Many people wonder why sleep is even talked about, because for them sleeping is not a problem and there is no such thing as a sleep disturbance. They sleep well and take sleep for granted. They sleep an hour less or an hour more, just as they at times have more appetite than at others and are sometimes in a good mood, sometimes in a bad mood. They don't check on their sleep, they don't count hours, and they don't compare their sleeping habits with anyone else's. They consider sleep as much a matter of course as digestion. But for many other people, of whom there is an astonishingly large and constantly increasing number in our civilized world, sleep is a problem. These people are always conscious of difficulty in sleeping. They wake up with an almost masochistic satisfaction in saying to themselves, "I knew I couldn't sleep." And they go to bed with the same certainty of, "Again I won't be able to sleep."
Everyone who has trouble sleeping has a strong need for dialogue, for exchanging opinions or sharing experiences with others having similar problems. He does not necessarily look for direct answers to his questions. What he wants is to gain some clarity about himself and his problems, just as many sick persons, after talking to a
doctor, then reflect on their problem. This can often be more helpful than medication.
People who have difficulty sleeping are also preoccupied with the problem during the day. Consciously or unconsciously, they consider new regimens, precautions, and medications for the night. They prepare themselves for a sleepless night. They know already in the morning that they will be unable to sleep that night. They get a kind of fixation of considering sleep a problem, and for this reason they eagerly and gratefully adopt all the precautionary measures garnered from others in the same fix. This even includes the exchange of sleeping pills. Later on, they will have to ask their own doctors for a prescription of their own—that is, if the pills have helped. Unfortunately they often do help in the beginning, even though only for a short period of time. As long as the sufferer still has hopes that the medication will be effective, his anxiety about a lack of sleep and his psychic tension abate somewhat, but only for a while. But he makes the mistake of confusing the effects of the medication with his own positive attitude toward sleep. For a short period of time, he has regained his trust in his ability to sleep, unfortunately through the aid of a false remedy that will soon lose its effectiveness. And after a short phase of disconcertion expressed in a changed ability to sleep, the sufferer is back where he was at the beginning.
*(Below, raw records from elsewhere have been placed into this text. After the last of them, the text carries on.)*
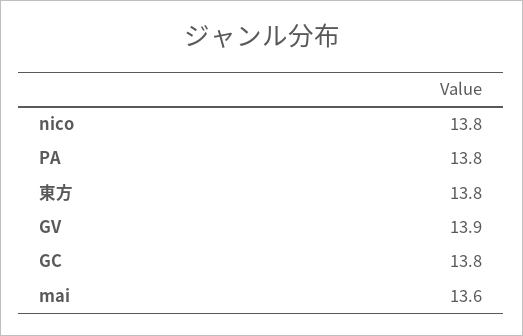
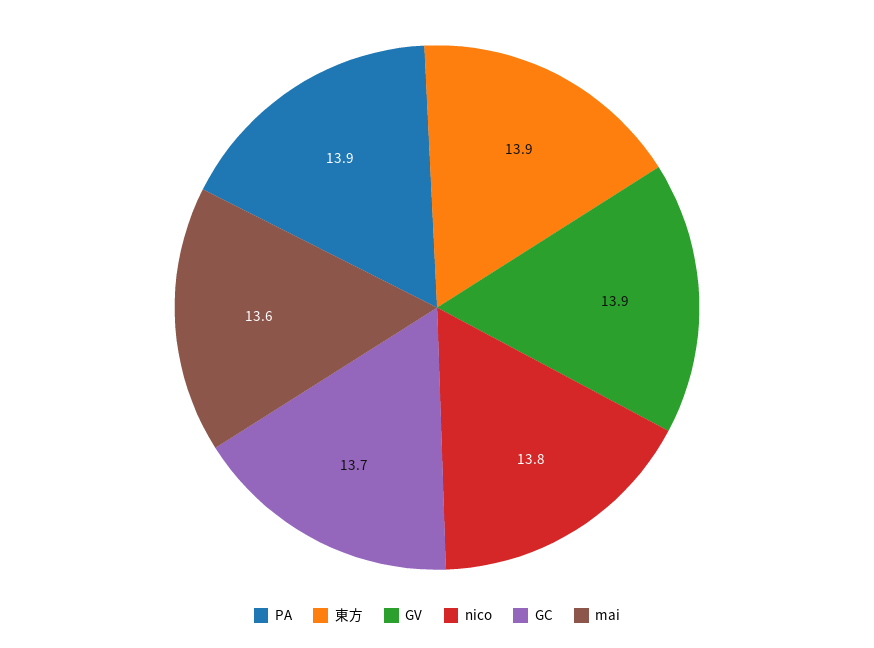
  {
    "nico": 13.8,
-   "PA": 13.8,
+   "PA": 13.9,
-   "東方": 13.8,
+   "東方": 13.9,
    "GV": 13.9,
-   "GC": 13.8,
+   "GC": 13.7,
    "mai": 13.6
  }

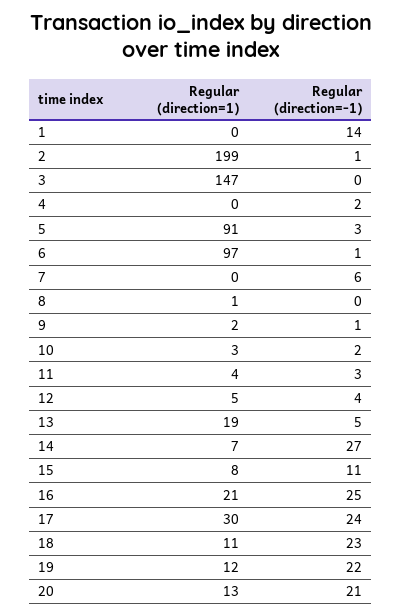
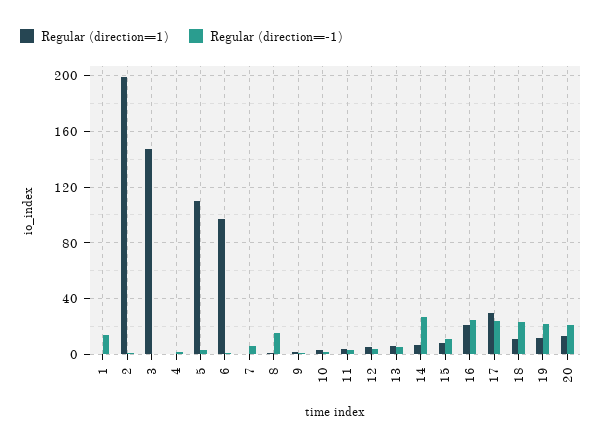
  {
    "Regular (direction=1)": {
      "1": 0,
      "2": 199,
      "3": 147,
      "4": 0,
-     "5": 91,
+     "5": 110,
      "6": 97,
      "7": 0,
      "8": 1,
      "9": 2,
      "10": 3,
      "11": 4,
      "12": 5,
-     "13": 19,
+     "13": 5,
      "14": 7,
      "15": 8,
      "16": 21,
      "17": 30,
      "18": 11,
      "19": 12,
      "20": 13
    },
    "Regular (direction=-1)": {
      "1": 14,
      "2": 1,
      "3": 0,
      "4": 2,
      "5": 3,
      "6": 1,
      "7": 6,
-     "8": 0,
+     "8": 15,
      "9": 1,
      "10": 2,
      "11": 3,
      "12": 4,
      "13": 5,
      "14": 27,
      "15": 11,
      "16": 25,
      "17": 24,
      "18": 23,
      "19": 22,
      "20": 21
    }
  }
Trust in one's own ability to sleep cannot be obtained through medication. It can only be learned through an understanding of the context in which sleep takes place. Sleeplessness is not a permanent condition. The ability to sleep can be regained through a continuous learning process. This means that the ability to sleep can be learned, exactly as remaining awake can be learned.
Any person who works as a night nurse, train engineer, doctor, soldier, as an air traffic controller, or as a participant in an expedition learns how to stay awake. This learning process can, however, be reversed and can be applied to the ability to sleep. There is extensive biological proof that it can be done. The most precise formulation about sleep is the statement that among humans sleep is an instinct-related, periodically changing event that, like most other instincts and drives, can to some extent be changed through a learning process.